*WHAT THIS TASK INVOLVES*:
Word for word, output the data, with none of its pictures.

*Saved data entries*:
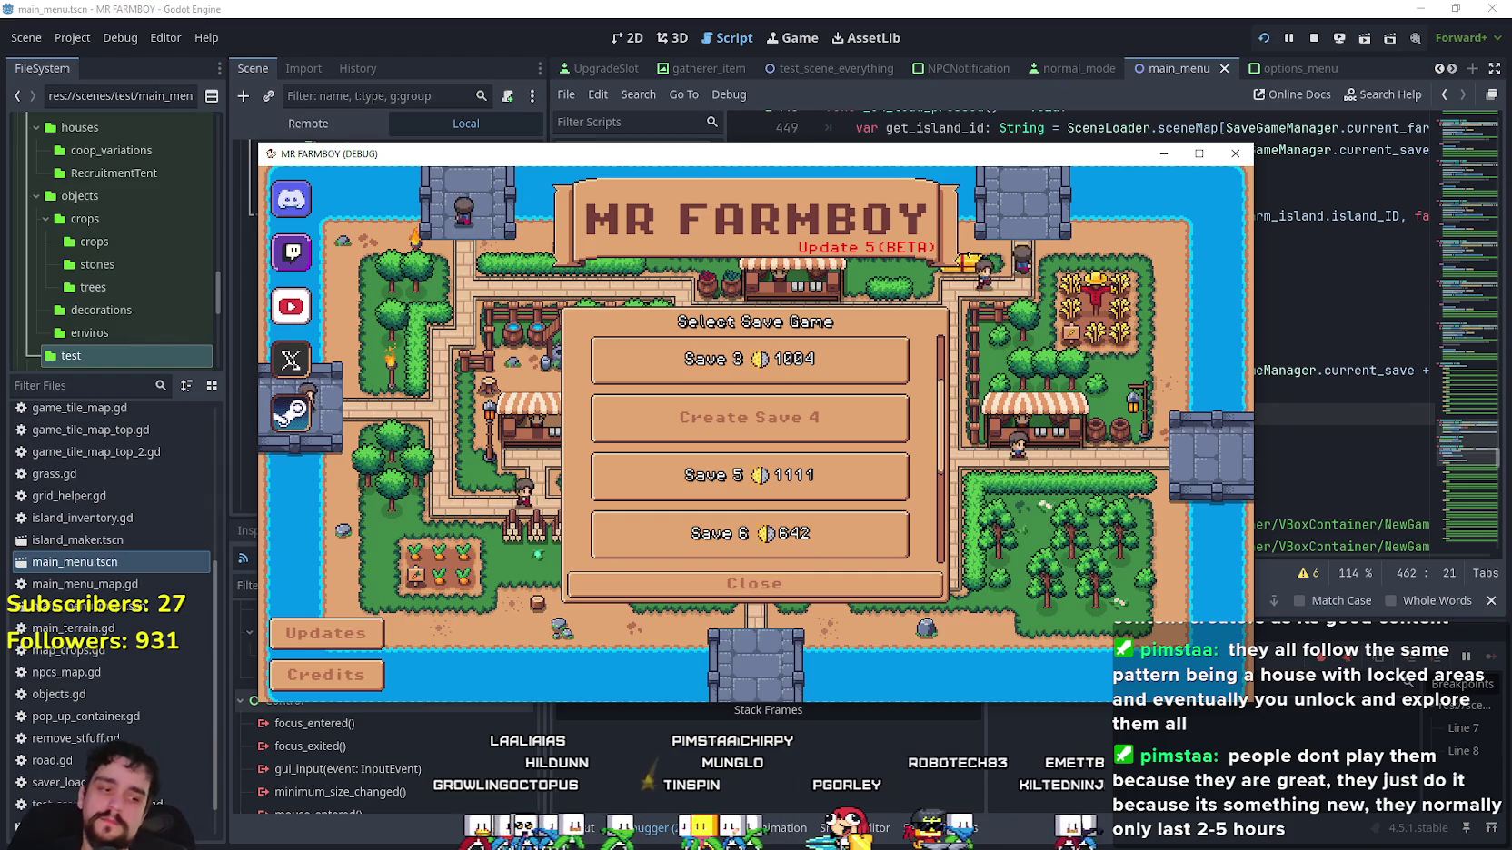
{"action": "left_click", "coordinate": [1122, 183]}
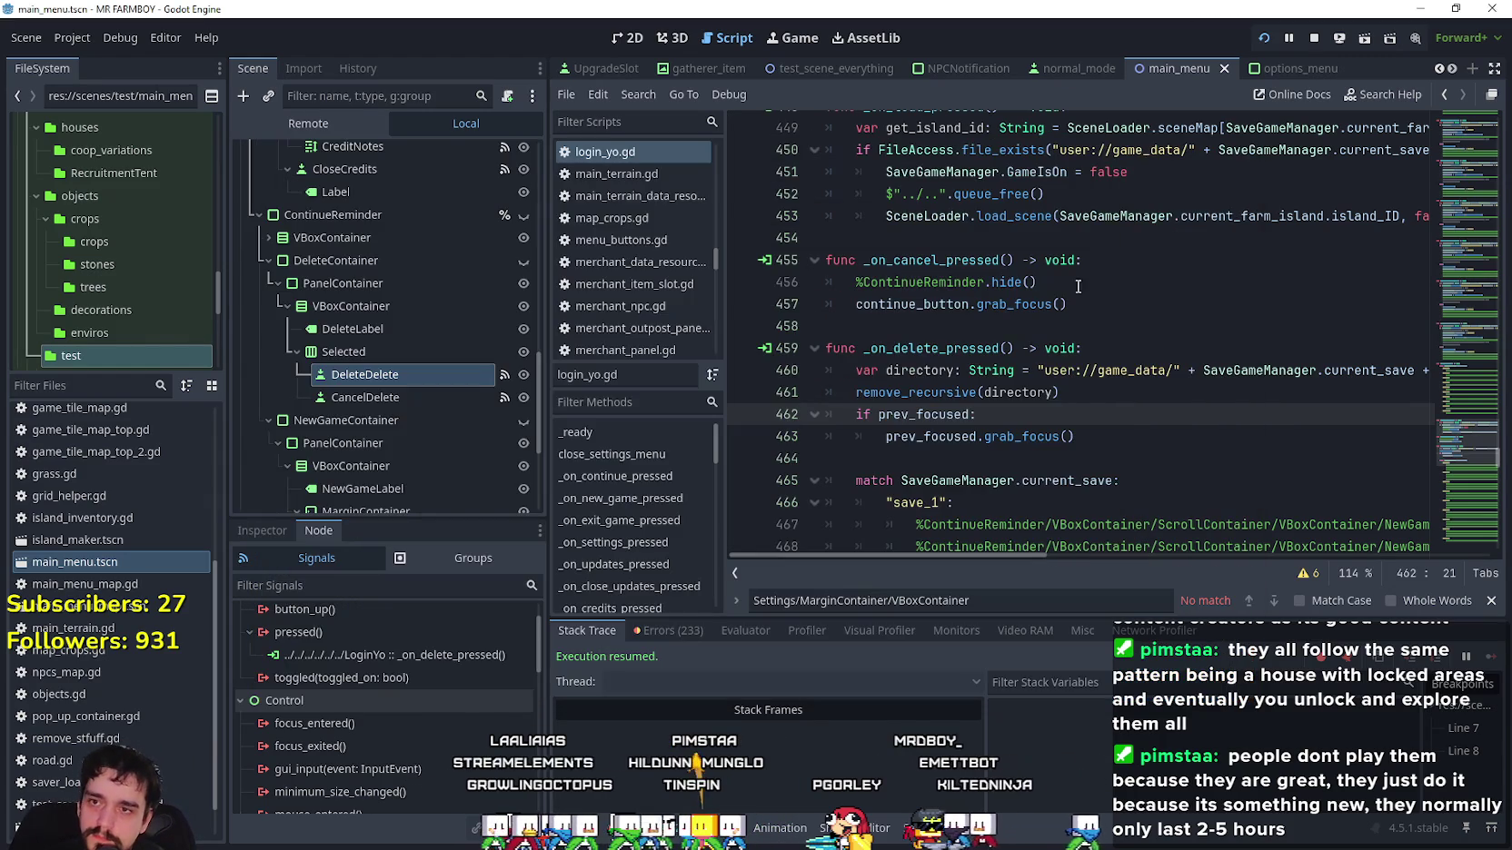
Comment out the prev_focused check after remove_recursive in _on_delete_pressed and save.
{"action": "left_click", "coordinate": [1133, 392]}
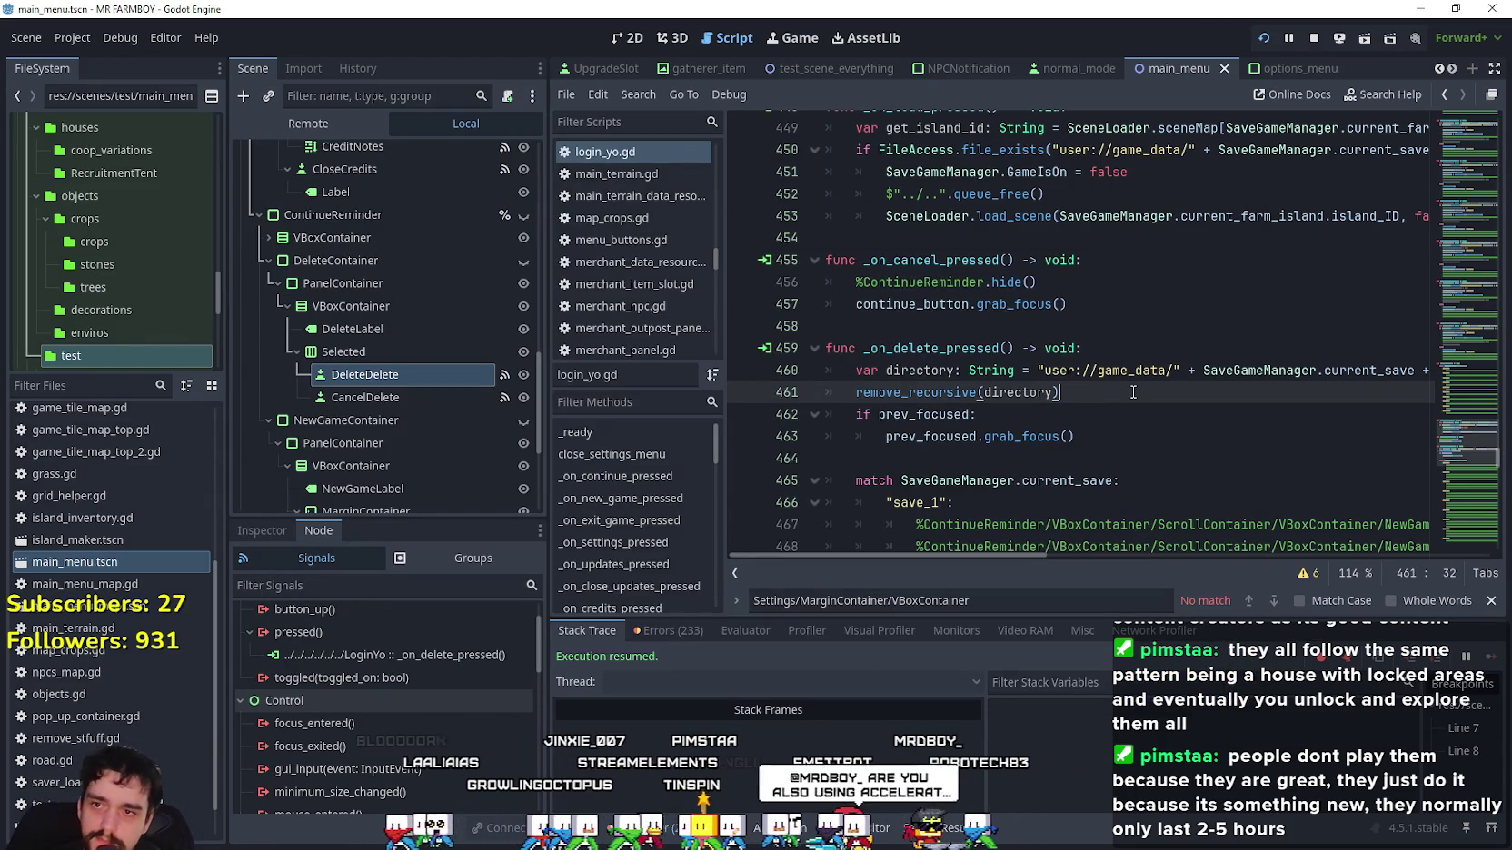
{"action": "left_click_drag", "start_coordinate": [1076, 436], "coordinate": [816, 413]}
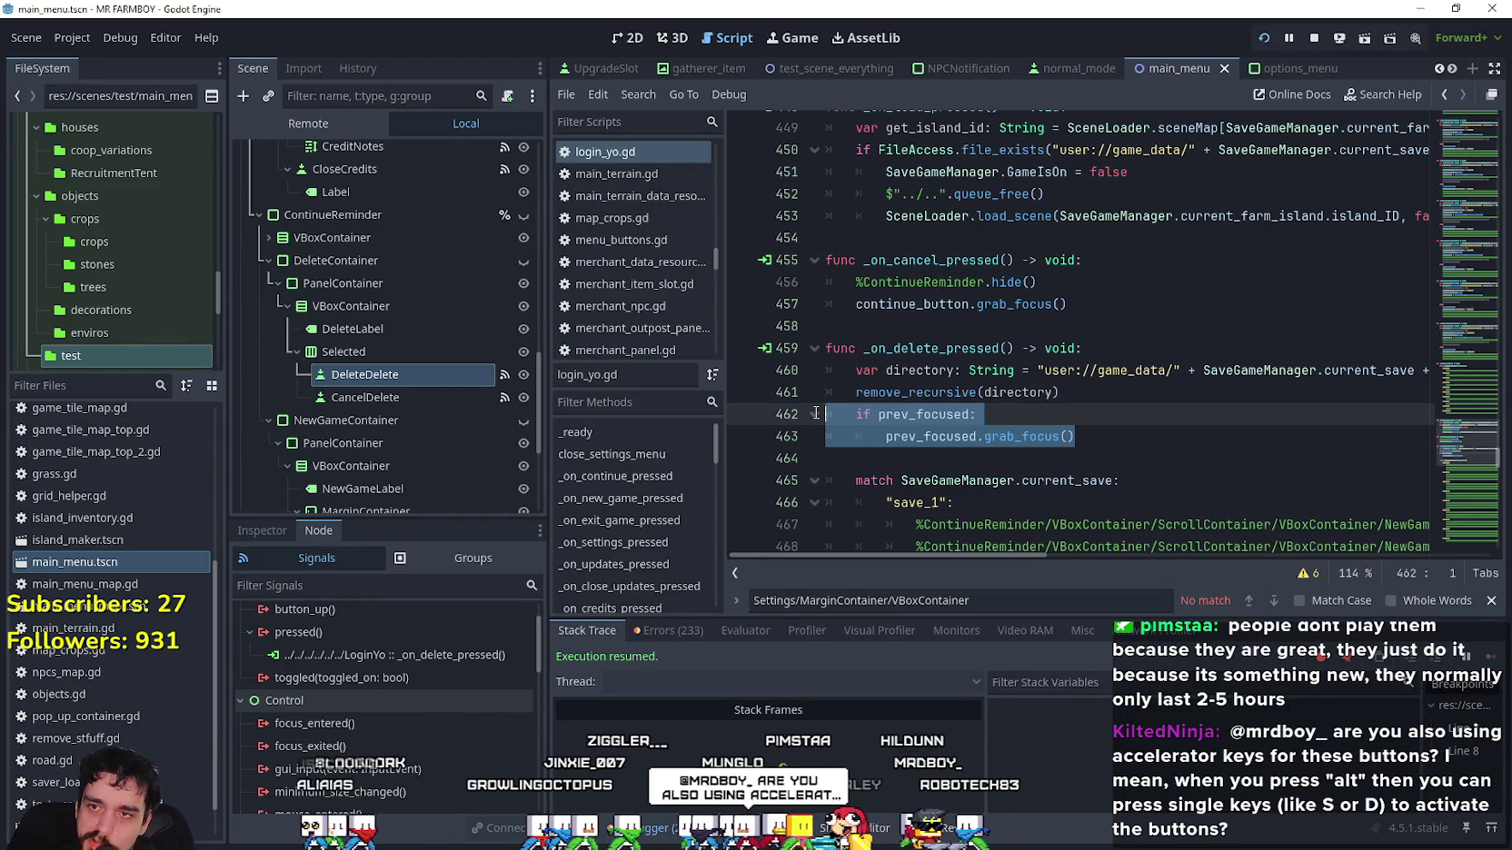
{"action": "key", "text": "ctrl+k"}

*OUTPUT FOR THIS EXERCISE*:
{"action": "left_click", "coordinate": [1122, 183]}
Comment out the prev_focused check after remove_recursive in _on_delete_pressed and save.
{"action": "left_click", "coordinate": [1133, 392]}
{"action": "left_click_drag", "start_coordinate": [1076, 436], "coordinate": [816, 413]}
{"action": "key", "text": "ctrl+k"}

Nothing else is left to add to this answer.